Check this out!

This is exactly what I’m trying to build. Would be willing to pay for someone to show or help me build it. Want to understand how and expand on it. Thanks.

2 Likes

This is something for intermediate to advanced level. Those pieces are independent static meshes or skeletal meshes. They were combined in an actor class to form an object you see in the video. Later they will integrate the action with the widget/UI so that when a button is pressed it applies the action to the object.

But what about the fingers-like animation part? Well, pretty simple. Either you can animate it in Control Rig or you can use the baked animation. Epic Games has pointed out in the UE5 demonstration video how you can combine static meshes and represent them as one skeletal mesh to easily animate them as one object. The same concept can be applied here.

What about the mesh dispart? Well, this one you can use either basic transformation technique, sequencer or control rig (again). The logic should be constant as the meshes seem to be in lerp to the same place.

the “explode” view of parts disassembling mid air I’d do in this case by making a partition tree in 2D or 3D where each partition (hardware part) takes up its minimal 3D space (recursing sub parts) + desired air space which are all animatable as tranforms.

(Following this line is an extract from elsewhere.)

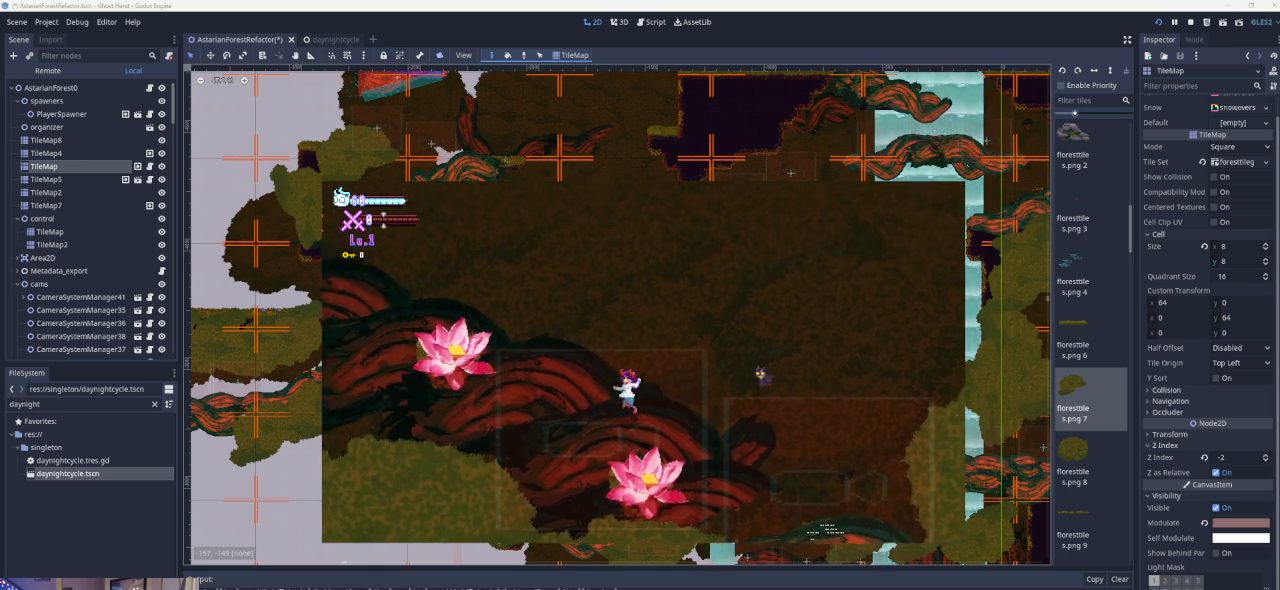
{"buttons": [], "left_stick": "center", "events": [[200, "left_stick", "right"], [333, "left_stick", "center"]]}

Keeps the data neatly organized and controllable.

In essence that is probably the only complex part, then you program the spectator type camera (It reminds me of Blender3D btw).

In reality these things take a few days to make and a few more to perfect. It’s 95% programming and since it’s a demo type it depends on your audience how you implement it (complexity, UX, are they engineers / physical product buyers / gamers / designers) and test it.

I’m starting out simple. Allow the user to rotate the mesh around in any direction. This is based on another post I found. This works fine but only if I have the camera inside the blueprint. Not sure if that matters. What I’m trying to figure out now is how can I add a curve to the rotation so when the user lets go of it, the cube slowly comes to a stop. Right now, it just stops immediately.